Work task: Recast every entry below as a Markdown table with the columns Number and Text, giving each nonblank line its own numbered row. Leave out the blank lines and the pictures.

Chart interpretation exercises:
-=-=-=-=-

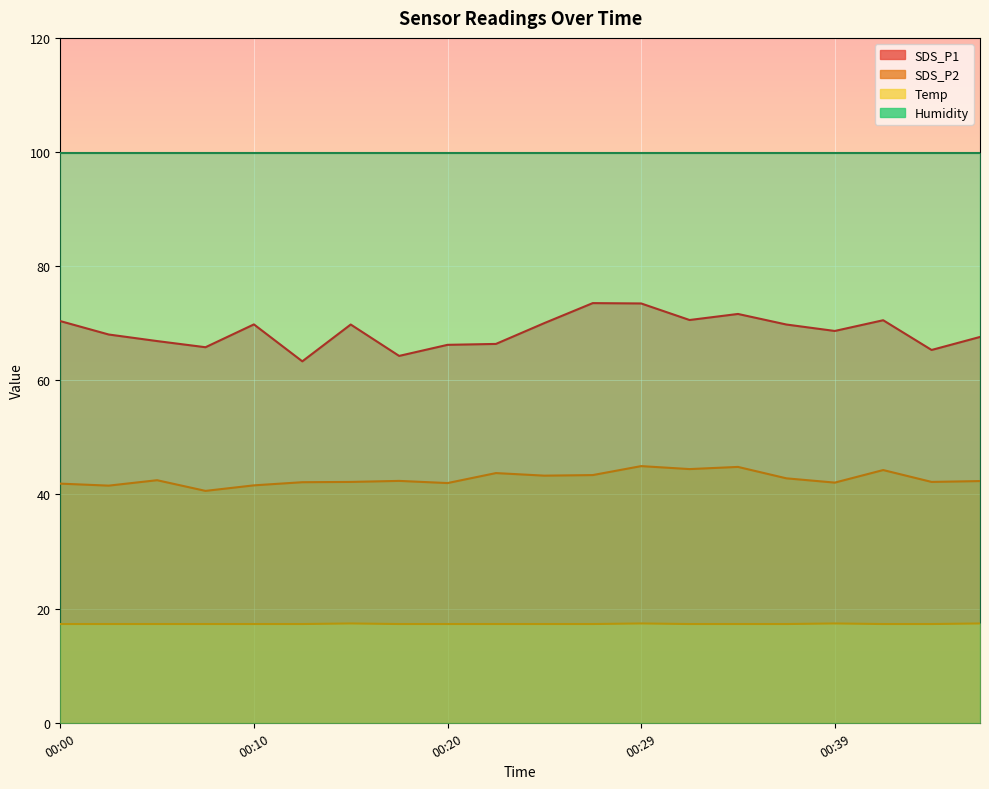

At which label does SDS_P2 first exceed 42?

00:05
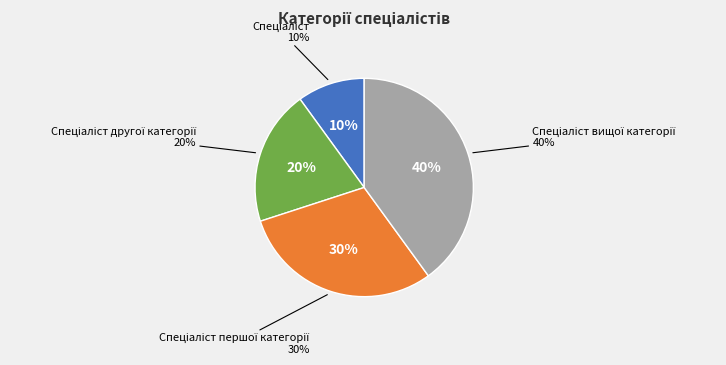

To the nearest percent, what is the combined percentage of Спеціаліст and Спеціаліст другої категорії?

30%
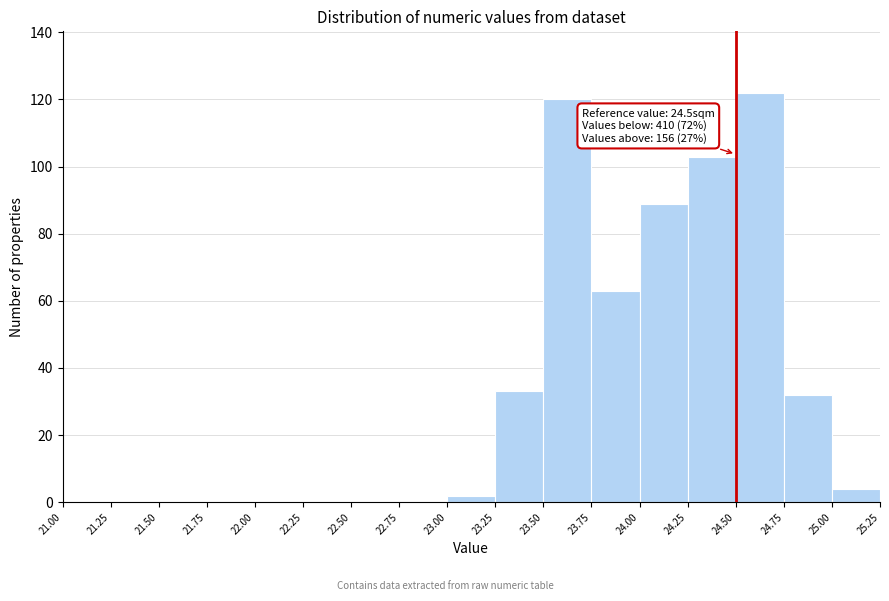

Which range on the x-axis has the tallest bar?

24.50 to 24.75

-=-=-=-=-

Response to the task:
| Number | Text |
|---|---|
| 1 | At which label does SDS_P2 first exceed 42? |
| 2 | 00:05 |
| 3 | To the nearest percent, what is the combined percentage of Спеціаліст and Спеціаліст другої категорії? |
| 4 | 30% |
| 5 | Which range on the x-axis has the tallest bar? |
| 6 | 24.50 to 24.75 |